• _Activity A_
In the mailing-list message below about libgrapheme's character types, check whether each statement agrees with it: (i) Casting a char array to unsigned char * before access is acceptable in C; (ii) accepting unsigned char * is nicer for users of the library; (iii) fread is defined in terms of fgetc. For each one, answer yes or no and quote the deciding words.
• _Activity B_
List every C library function named in the mailing-list message below about libgrapheme's character types.
• _Activity C_
Carry on the mailing-list message below about libgrapheme's character types from the point where it stops.

• _Text for analysis_
══════
Re: [hackers] [libgrapheme] Refine types (uint8_t -> char, uint32_t -> uint_least32_t) || Laslo Hunhold from Michael Forney on 2021-12-12 (hackers mail list archive)

From: Michael Forney <mforney_AT_mforney.org>
Date: Sun, 12 Dec 2021 01:22:47 -0800

On 2021-12-11, Laslo Hunhold <dev_AT_frign.de> wrote:
> So would you say that the only good way would be to only accept arrays
> of unsigned char in the API? I think this seems to be the logical
> conclusion.

That's one option, but another is to keep using arrays of char, but
cast to unsigned char * before accessing. This is perfectly fine in C
since unsigned char is a character type and you are allowed to access
the representation of any object through a pointer to character type,
regardless of the object's actual type.

Accepting unsigned char * is maybe a bit nicer for libgrapheme's
implementation, but char * is nicer for the users, since that's likely
the type they already have. It also allows them to continue to use
string.h functions such as strlen or strcmp on the same buffer (which
also are defined to interpret characters as unsigned char).

> When I read more I found out that C++ introduced static_cast and
> reinterpret_cast for this simple reason: Assuming some crazy
> signed-int-representation we just make up in our heads (some random
> permutation of 0..255 to -127..128), it is impossible to really know the
> intent of the user passing us a (signed) char-array. Let's say
> "0b01010101" means "0" in our crazy signed type, does the user intend
> to convey to us a null-byte (which is simply "encoded" in the signed
> type), or does he literally mean "0b01010101"? With static_cast and
> reinterpret_cast you can handle both cases separately.

I guess it depends on how that data was obtained in the first place.
Say you have char buf[1024], and read UTF-8 encoded data from a file
into it. fread is defined in terms of fgetc, which "obtains that
character as unsigned char" and stores into an array of unsigned char
overlaying the object. In this case, accessing as unsigned char is the
intention.
══════
(Stored records)
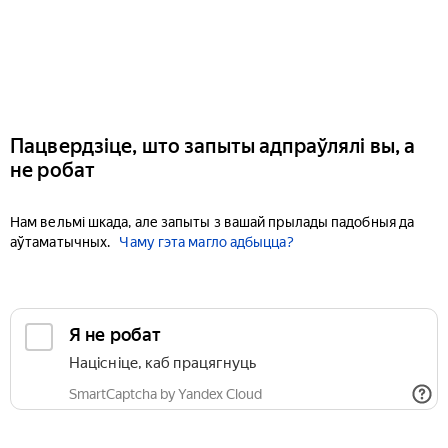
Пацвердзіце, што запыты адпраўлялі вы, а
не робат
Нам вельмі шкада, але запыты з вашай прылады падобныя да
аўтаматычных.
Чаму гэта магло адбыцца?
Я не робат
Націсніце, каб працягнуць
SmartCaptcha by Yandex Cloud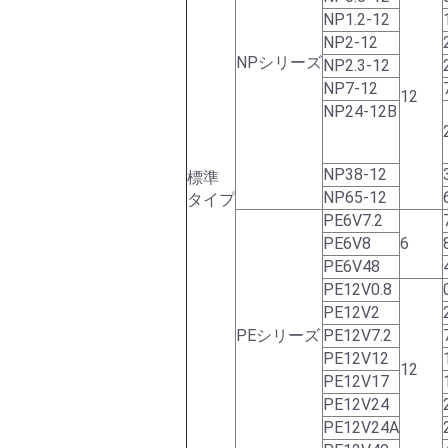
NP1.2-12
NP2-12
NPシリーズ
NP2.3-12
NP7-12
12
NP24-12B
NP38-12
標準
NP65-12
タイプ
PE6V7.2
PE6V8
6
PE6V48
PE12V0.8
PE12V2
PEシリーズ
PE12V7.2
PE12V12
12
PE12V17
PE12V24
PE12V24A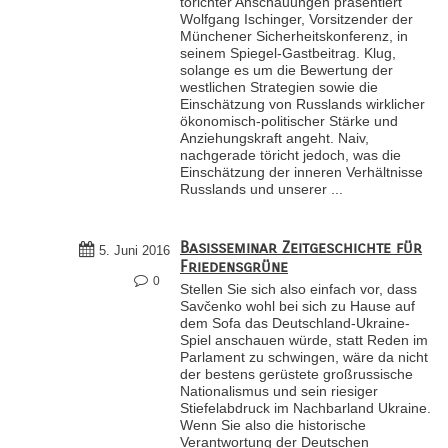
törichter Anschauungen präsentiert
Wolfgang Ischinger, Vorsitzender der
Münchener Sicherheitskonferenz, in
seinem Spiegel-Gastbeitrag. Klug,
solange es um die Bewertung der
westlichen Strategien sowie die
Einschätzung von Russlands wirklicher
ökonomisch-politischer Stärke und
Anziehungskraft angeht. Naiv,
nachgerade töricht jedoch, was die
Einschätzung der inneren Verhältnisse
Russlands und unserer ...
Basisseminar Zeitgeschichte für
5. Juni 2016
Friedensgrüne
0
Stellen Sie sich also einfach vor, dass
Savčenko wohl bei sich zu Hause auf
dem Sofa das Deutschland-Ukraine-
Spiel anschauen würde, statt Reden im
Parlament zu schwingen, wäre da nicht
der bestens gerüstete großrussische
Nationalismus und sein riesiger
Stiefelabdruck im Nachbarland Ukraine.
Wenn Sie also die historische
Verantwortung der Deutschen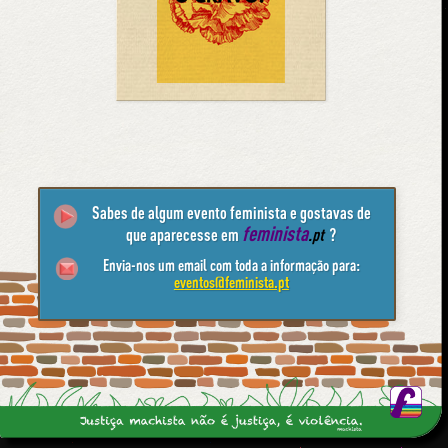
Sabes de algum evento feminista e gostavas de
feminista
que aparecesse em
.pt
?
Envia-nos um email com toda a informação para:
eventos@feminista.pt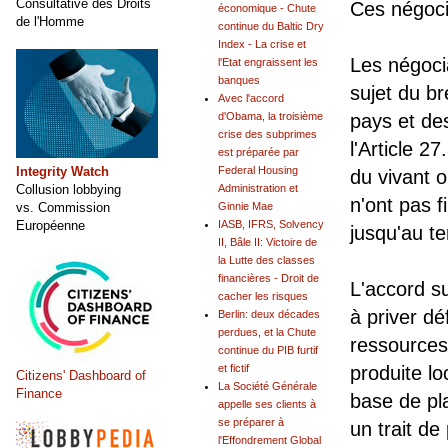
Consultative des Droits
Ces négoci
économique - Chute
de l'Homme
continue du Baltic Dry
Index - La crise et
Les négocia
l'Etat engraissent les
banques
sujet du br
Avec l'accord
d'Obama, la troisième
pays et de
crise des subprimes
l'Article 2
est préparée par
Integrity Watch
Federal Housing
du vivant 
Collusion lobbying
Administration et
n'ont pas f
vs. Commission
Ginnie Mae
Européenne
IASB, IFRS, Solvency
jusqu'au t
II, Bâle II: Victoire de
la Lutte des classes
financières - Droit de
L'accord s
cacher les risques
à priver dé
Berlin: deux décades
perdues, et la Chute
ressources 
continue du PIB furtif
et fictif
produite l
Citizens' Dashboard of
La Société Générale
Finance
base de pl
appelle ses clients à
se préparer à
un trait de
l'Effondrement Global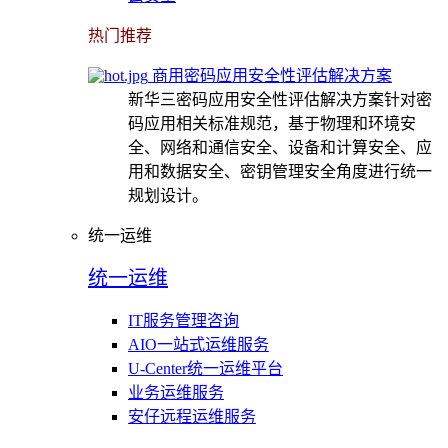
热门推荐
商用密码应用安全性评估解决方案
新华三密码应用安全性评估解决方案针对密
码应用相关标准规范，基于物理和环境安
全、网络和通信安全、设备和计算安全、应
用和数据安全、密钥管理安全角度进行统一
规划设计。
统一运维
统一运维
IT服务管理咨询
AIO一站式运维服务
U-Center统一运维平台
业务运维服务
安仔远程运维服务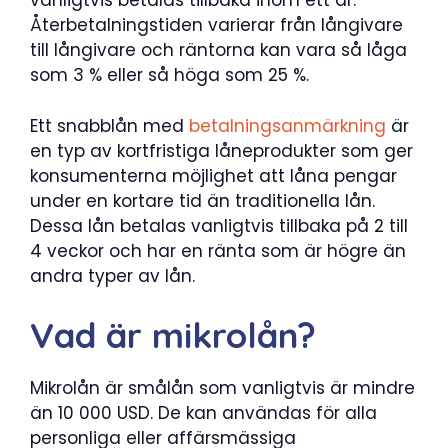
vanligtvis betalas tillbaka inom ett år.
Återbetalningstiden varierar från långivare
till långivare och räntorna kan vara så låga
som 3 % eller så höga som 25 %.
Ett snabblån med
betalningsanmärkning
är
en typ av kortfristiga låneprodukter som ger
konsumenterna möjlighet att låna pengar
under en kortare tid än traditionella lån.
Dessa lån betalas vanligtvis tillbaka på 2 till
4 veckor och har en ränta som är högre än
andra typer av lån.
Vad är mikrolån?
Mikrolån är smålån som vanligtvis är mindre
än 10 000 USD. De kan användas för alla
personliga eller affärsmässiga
══════
• _Exercise result A_
(i) Yes: "This is perfectly fine in C since unsigned char is a character type"
(ii) No: "char * is nicer for the users, since that's likely the type they already have."
(iii) Yes: "fread is defined in terms of fgetc"

• _Exercise result B_
strlen, strcmp, fread, fgetc

• _Exercise result C_
I can't really think of a case where the intention would be to
interpret as signed char and convert to unsigned char. With
sign-magnitude, it'd be impossible to encode Ā (UTF-8 0xC4 0x80) this
way, since there is no char value that results in 0x80 when converted
to unsigned char.

I know it's just a thought experiment, but note that there are only
three signed-int representations valid in C: sign-magnitude, one's
complement, and two's complement. They only differ by the meaning of
the sign bit, which is the highest bit of the corresponding unsigned
integer type, so you couldn't go as crazy as the representation you
described.

> 1) Would you also go down the route of just demanding an array of
> unsigned integers of at least 8 bits?

I'd suggest sticking with char *, but unsigned char * seems reasonable as well.

> 2) Would you define it as "unsigned char *" or "uint_least8_t *"?
> I'd almost favor the latter, given the entire library is already
> using the stdint-types.

I don't think uint_least8_t is a good idea, since there is no
guarantee that it is a character type. The API user is unlikely to
have the data in a buffer of this type, so they'd potentially have to
allocate a new one and copy into it. With unsigned char *, they could
just cast if necessary.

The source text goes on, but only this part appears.